- Try it
Your answer is a copy of every line in the records where "scroll" appears.

- Given information
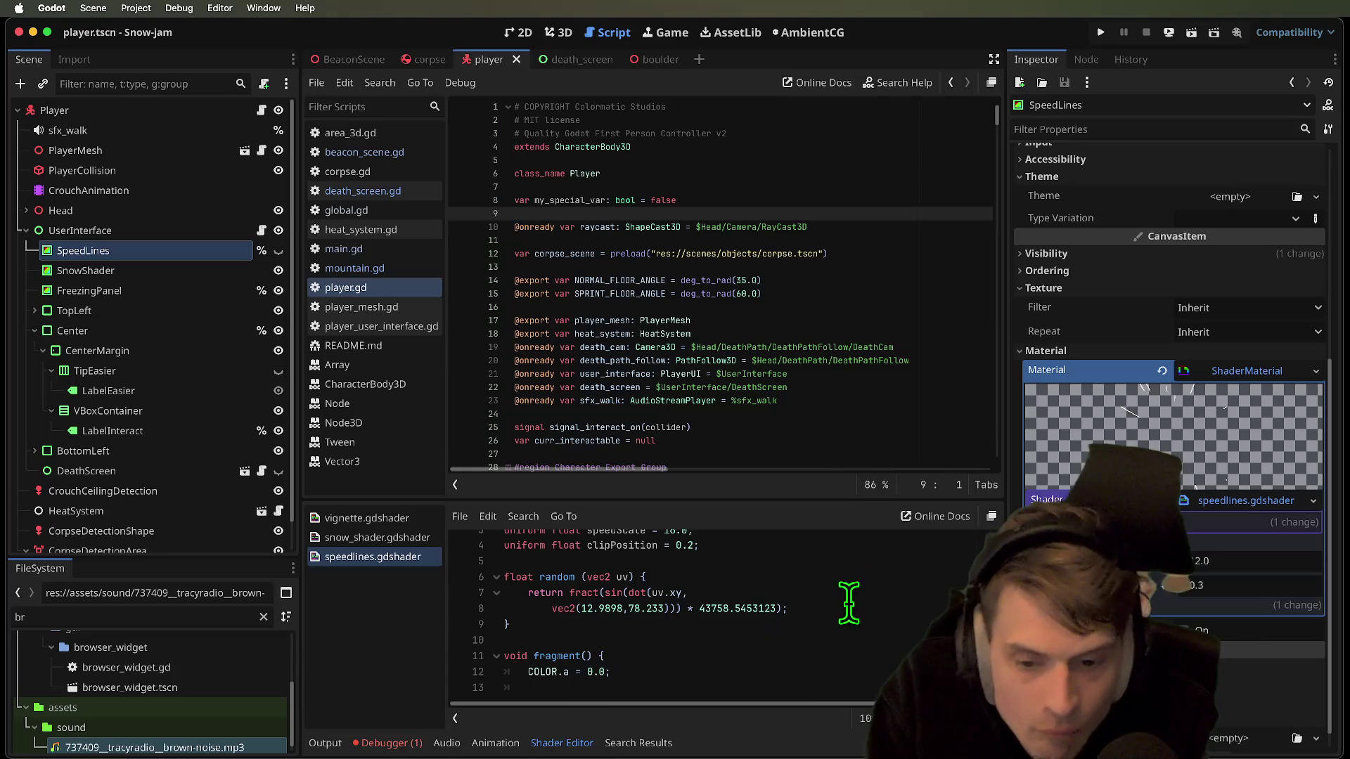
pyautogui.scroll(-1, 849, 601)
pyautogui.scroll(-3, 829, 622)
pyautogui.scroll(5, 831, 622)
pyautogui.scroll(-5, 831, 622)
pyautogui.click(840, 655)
==
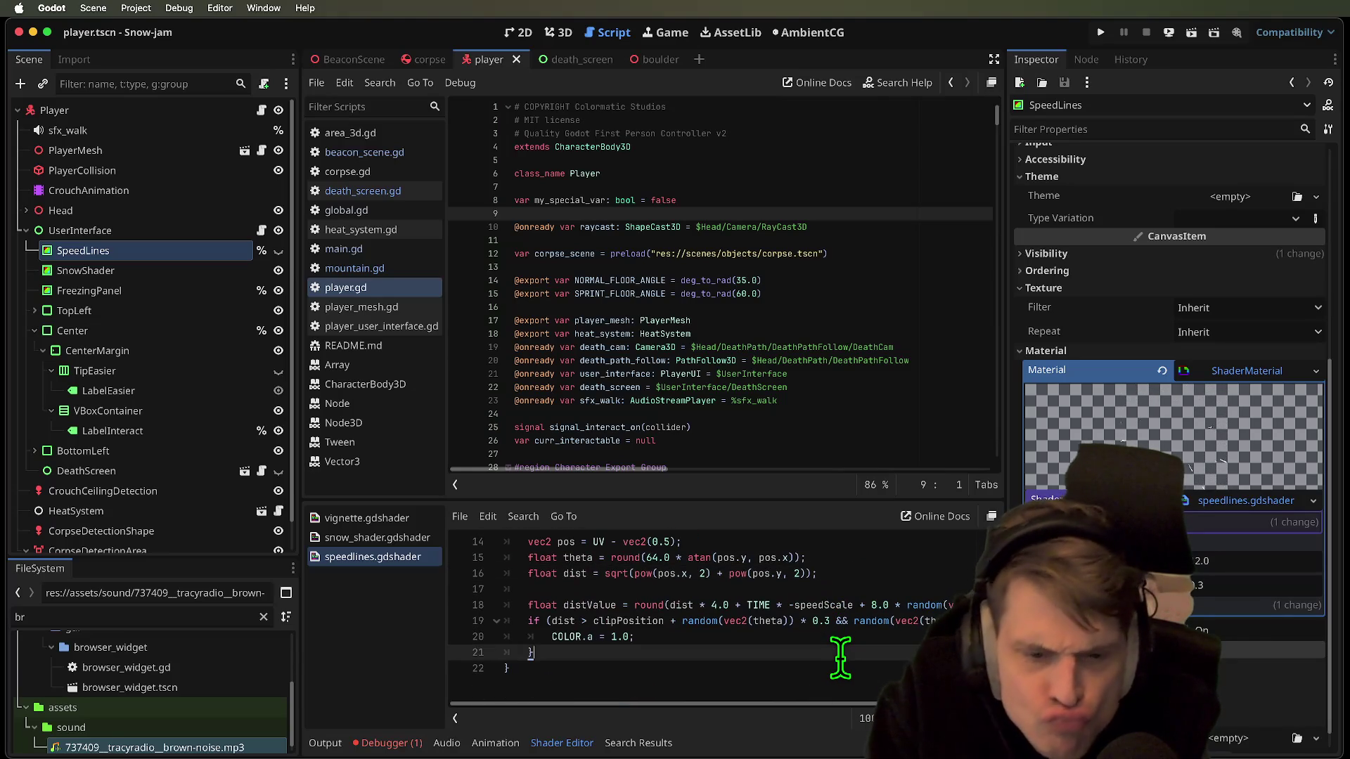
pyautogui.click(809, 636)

- Solution for this task
pyautogui.scroll(-1, 849, 601)
pyautogui.scroll(-3, 829, 622)
pyautogui.scroll(5, 831, 622)
pyautogui.scroll(-5, 831, 622)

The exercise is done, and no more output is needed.